スポンサーリンク
スポンサーリンク

津川雅彦さんを偲んで

スポンサーリンク
スポンサーリンク

名門マキノ家の一族

今月の8日、俳優の津川雅彦さんが心不全により亡くなった。妻の朝丘雪路に遅れること3ヶ月余り、78年の生涯だった。

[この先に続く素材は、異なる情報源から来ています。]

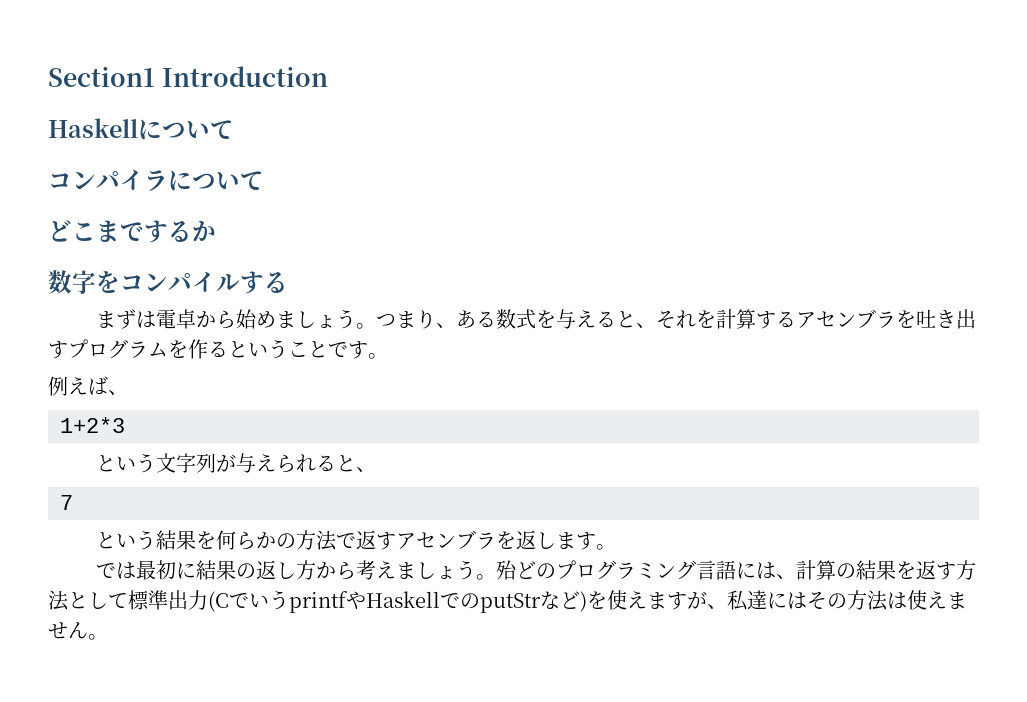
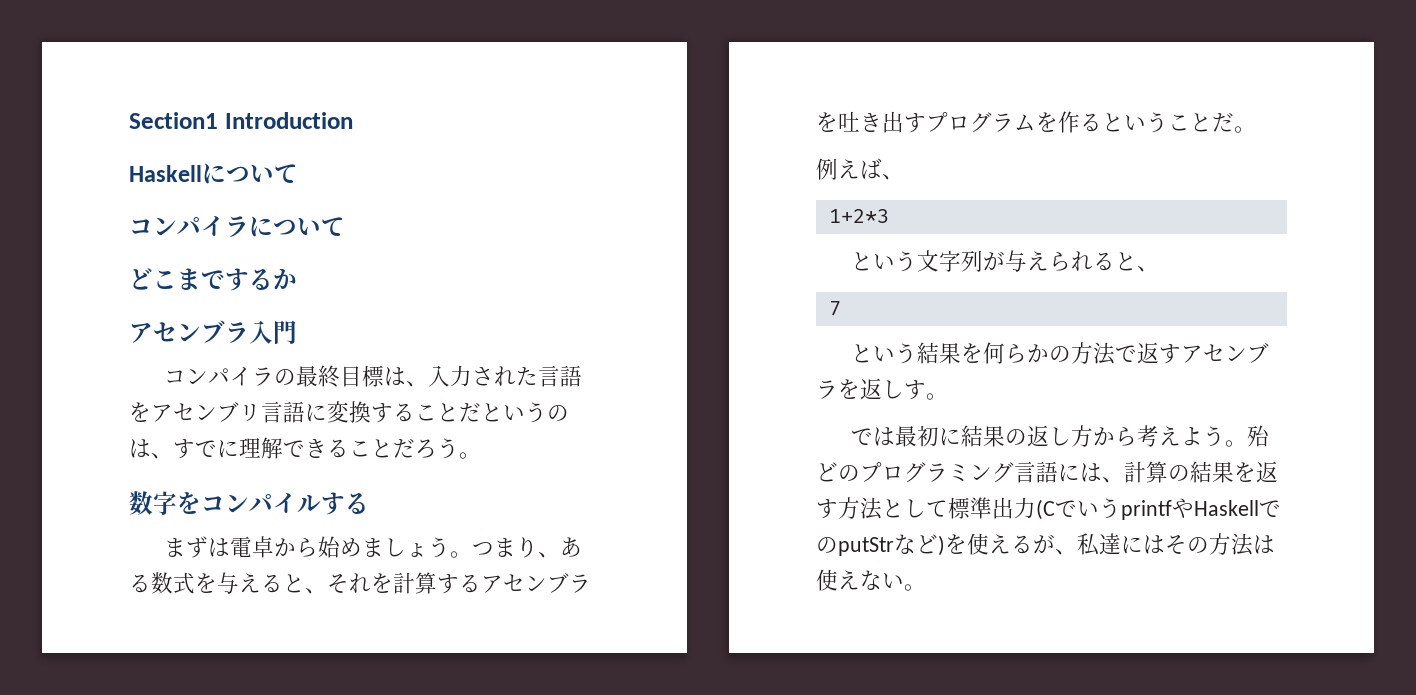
(216, 231) none -> [129,320,297,345] [163,365,582,388] [129,401,569,423] [129,437,481,459] // アセンブラ入門 // コンパイラの最終目標は、入力された言語をアセンブリ言語に変換することだというのは、すでに理解できることだろう。
[328,341,368,359] です -> [1212,112,1234,132] だ
[556,532,577,549] ま -> (904, 389) none
[396,562,457,580] ましょ -> [1180,427,1203,446] よ
[647,592,687,610] ます -> [1011,535,1033,554] る
[947,592,967,609] [48,621,88,639] ません -> [860,570,904,590] ない

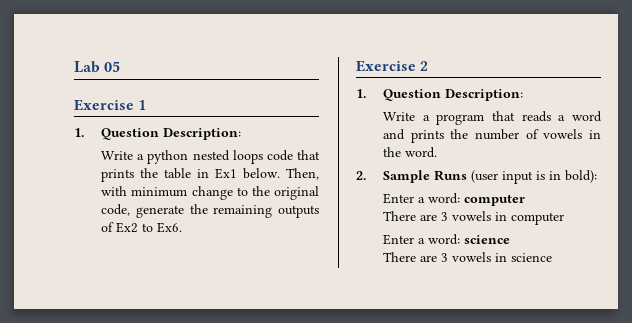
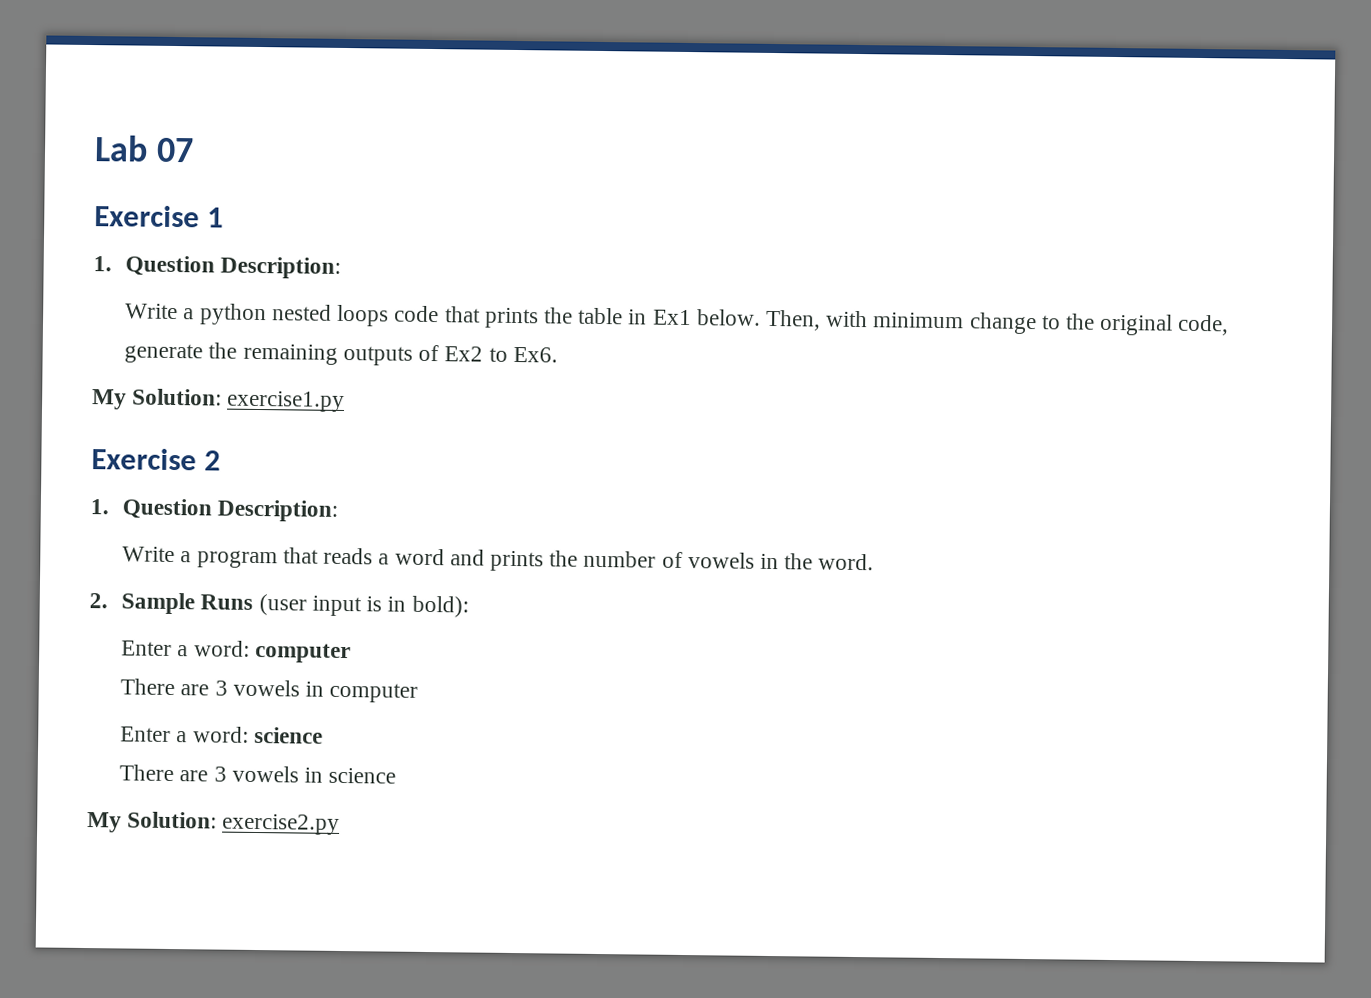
[104,61,121,72] 05 -> [155,137,194,163] 07
(183, 227) none -> [92,388,346,413] // My Solution: exercise1.py
(553, 257) none -> [87,811,341,835] // My Solution: exercise2.py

日本映画界の名門マキノ家の一族で、兄の長門裕之と共に俳優として活躍した。初々しかった頃の二人の姿は石原裕次郎の初主演作である『狂った果実』で拝むことが出来る。晩年の津川さんは白い顎ひげの印象が強いが、この映画が公開された時点ではまだ十代半ばで驚くほどの美少年ぶりを見せてくれる。

伊丹映画の常連

ただ若い頃はその美少年ぶりが災いし、線の細さがぬぐえずに役者として今ひとつの存在だったようだ。その美少年もやがて中年になり男の厚みが増してくると、色気を漂わす大人の存在感を増してくる。

それまで女をたぶらかすような役柄が多かったが、伊丹十三監督映画の常連になった頃から重厚さも加わり、人気俳優となった。老年にさしかかると重鎮の役をこなすことが多くなり、NHK大河ドラマで何度も徳川家康の役を演じたのは有名である。

もう一つ津川雅彦さんといえば保守派としての姿である。その活動についてはいちいち述べないが、討論バラエティー『たかじんのそこまで言って委員会』で、関西ローカルの番組とはいえノーベル賞作家と国民的映画監督の左寄りぶりを、名指しで批判していたのは印象深い。その政治信条はともかく若い頃色々苦労したせいか、めったなことではぶれない姿勢を持つ人物だった。